ILWACO - A federal buy-back program which went into effect this week in an effort to save the West Coast groundfish population and has all but wiped out commercial trawl fishing fleets in many coastal towns will not directly affect fishers on the Peninsula.

However, some local fishermen fear that there will be a definite backlash from the deal that may severely harm the local Dungeness crab fishery.

The National Marine Fisheries Service has offered a hefty sum of money to owners of commercial fishing vessels used for trawling for bottom fish like cod and rockfish, as well as crab and shrimp. In the coastal town of Crescent City, Calif., 14 of the 15 trawling boat owners eligible for the buyout have done so in the last week. Some fishers in the Astoria/Warrenton area have also sold out.

Owners sold their fishing permits and signed away their right to use their vessel for fishing of any kind, anywhere, ever again. In exchange for this, the owners will receive $497,000. Those that sold their rights and their licenses can however use the money received from the government to buy smaller boats and fish for crab, salmon or the like.

Port of Ilwaco manager Mack Funk said that Peninsula fishermen aren't eligible for the buyout due to the fact that there really isn't much of a groundfish population here.

"We don't have any active ground-fishermen in Ilwaco," said Funk on Monday. "In Ilwaco, we have only the whiting fishery, which is kind of a mid level fishery. There isn't a buyout on that species right now."

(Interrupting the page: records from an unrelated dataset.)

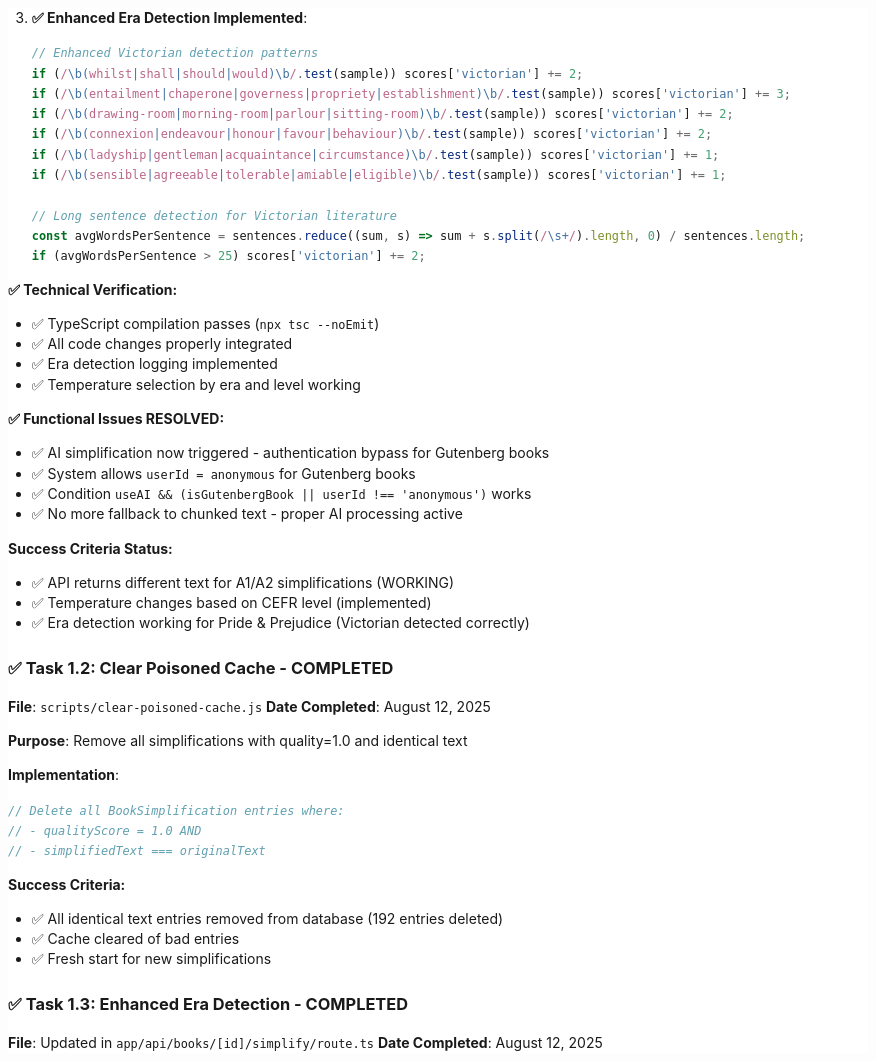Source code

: 3. **✅ Enhanced Era Detection Implemented**:
   ```typescript
   // Enhanced Victorian detection patterns
   if (/\b(whilst|shall|should|would)\b/.test(sample)) scores['victorian'] += 2;
   if (/\b(entailment|chaperone|governess|propriety|establishment)\b/.test(sample)) scores['victorian'] += 3;
   if (/\b(drawing-room|morning-room|parlour|sitting-room)\b/.test(sample)) scores['victorian'] += 2;
   if (/\b(connexion|endeavour|honour|favour|behaviour)\b/.test(sample)) scores['victorian'] += 2;
   if (/\b(ladyship|gentleman|acquaintance|circumstance)\b/.test(sample)) scores['victorian'] += 1;
   if (/\b(sensible|agreeable|tolerable|amiable|eligible)\b/.test(sample)) scores['victorian'] += 1;
   
   // Long sentence detection for Victorian literature
   const avgWordsPerSentence = sentences.reduce((sum, s) => sum + s.split(/\s+/).length, 0) / sentences.length;
   if (avgWordsPerSentence > 25) scores['victorian'] += 2;
   ```

**✅ Technical Verification:**
- ✅ TypeScript compilation passes (`npx tsc --noEmit`)
- ✅ All code changes properly integrated
- ✅ Era detection logging implemented
- ✅ Temperature selection by era and level working

**✅ Functional Issues RESOLVED:**
- ✅ AI simplification now triggered - authentication bypass for Gutenberg books
- ✅ System allows `userId = anonymous` for Gutenberg books  
- ✅ Condition `useAI && (isGutenbergBook || userId !== 'anonymous')` works
- ✅ No more fallback to chunked text - proper AI processing active

**Success Criteria Status:**
- ✅ API returns different text for A1/A2 simplifications (WORKING)
- ✅ Temperature changes based on CEFR level (implemented)
- ✅ Era detection working for Pride & Prejudice (Victorian detected correctly)

### ✅ Task 1.2: Clear Poisoned Cache - COMPLETED
**File**: `scripts/clear-poisoned-cache.js`
**Date Completed**: August 12, 2025

**Purpose**: Remove all simplifications with quality=1.0 and identical text

**Implementation**:
```javascript
// Delete all BookSimplification entries where:
// - qualityScore = 1.0 AND
// - simplifiedText === originalText
```

**Success Criteria:**
- ✅ All identical text entries removed from database (192 entries deleted)
- ✅ Cache cleared of bad entries  
- ✅ Fresh start for new simplifications

### ✅ Task 1.3: Enhanced Era Detection - COMPLETED
**File**: Updated in `app/api/books/[id]/simplify/route.ts`
**Date Completed**: August 12, 2025
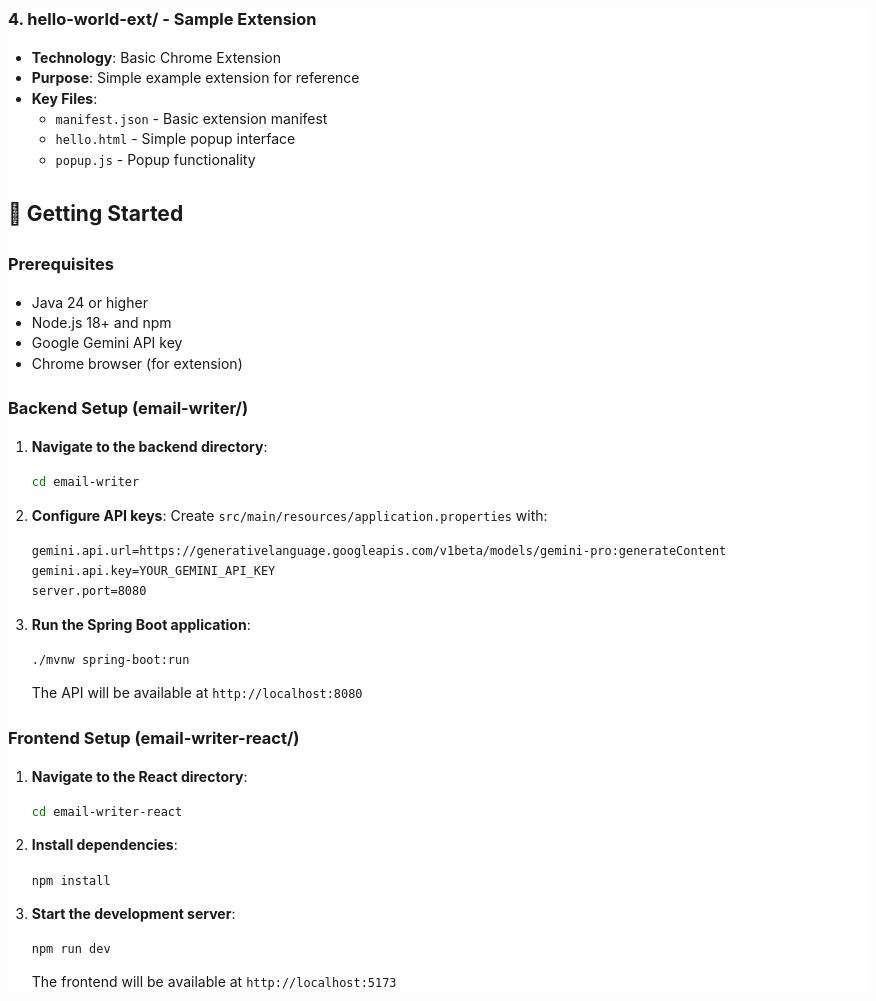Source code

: ### 4. **hello-world-ext/** - Sample Extension
- **Technology**: Basic Chrome Extension
- **Purpose**: Simple example extension for reference
- **Key Files**:
  - `manifest.json` - Basic extension manifest
  - `hello.html` - Simple popup interface
  - `popup.js` - Popup functionality

## 🚀 Getting Started

### Prerequisites
- Java 24 or higher
- Node.js 18+ and npm
- Google Gemini API key
- Chrome browser (for extension)

### Backend Setup (email-writer/)

1. **Navigate to the backend directory**:
   ```bash
   cd email-writer
   ```

2. **Configure API keys**:
   Create `src/main/resources/application.properties` with:
   ```properties
   gemini.api.url=https://generativelanguage.googleapis.com/v1beta/models/gemini-pro:generateContent
   gemini.api.key=YOUR_GEMINI_API_KEY
   server.port=8080
   ```

3. **Run the Spring Boot application**:
   ```bash
   ./mvnw spring-boot:run
   ```
   The API will be available at `http://localhost:8080`

### Frontend Setup (email-writer-react/)

1. **Navigate to the React directory**:
   ```bash
   cd email-writer-react
   ```

2. **Install dependencies**:
   ```bash
   npm install
   ```

3. **Start the development server**:
   ```bash
   npm run dev
   ```
   The frontend will be available at `http://localhost:5173`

The idea is that by buying out a number of the boats, fewer groundfish will be harvested, thus replenishing their population. Those ground-fishers who remain will be allowed to catch 50 percent more than before the buyout. But these remaining fishers will be paying for those who were bought out - each time a fisherman sells his catch, about 1.3 percent of the earnings go back to the federal government to pay off the loan taken out to buy out the other fishermen.

Local crabber and tuna fisherman Dale Beasley said Tuesday that he fears that the fishermen who received the buyout dollars will purchase smaller crabbing boats and move in on that fishery.

"These fishermen are going get bored sitting at home," he said. "It's pretty easy to get a crab permit and get a crab boat. It will set up another overcapitalization - too many boats chasing too little product."

Overcapitalization is how Beasley describes how things have gotten to this point with the groundfish. He gave the example of how when one fishery goes bad, the emphasis shifts to another one, causing an overcapitalization of that crop, depleting it, much like the groundfish are today.

He said when the deal was being made with the federal government regarding the buyouts, Washington fishers voted that when a fisherman agreed to the buyout, he would also lose the right to crab for 10 years, so that the current crab fishery isn't flooded with new fishers. Beasley said that if Oregon and California fishers had voted the same way, it would have been made part of the buyout agreement. But according to Beasley, they failed to live up to their end.

"It's an oversight that's going to come back and bite us I'm afraid," he said. "The Dungeness [fishery] is healthy, but it's not as healthy as you think."

But how long down the road would local fishers be seeing a backlash from this deal?

"One, two, three years down the road," said Beasley. The potential here is to crowd adjacent fisheries here, like crab, I'm afraid."

Beasley said he can see that this deal will probably be good for the groundfish population, but it will also have an effect on local infrastructure, especially in the Astoria area where boat repair yards and related businesses will suffer with fewer large fishing boats in port.

The federal government bought a total of 92 trawling vessels between Morrow Bay, Calif. and Bellingham, Wash., equal to nearly half of the ground-fishing fleet on the West Coast since the buyout went into effect.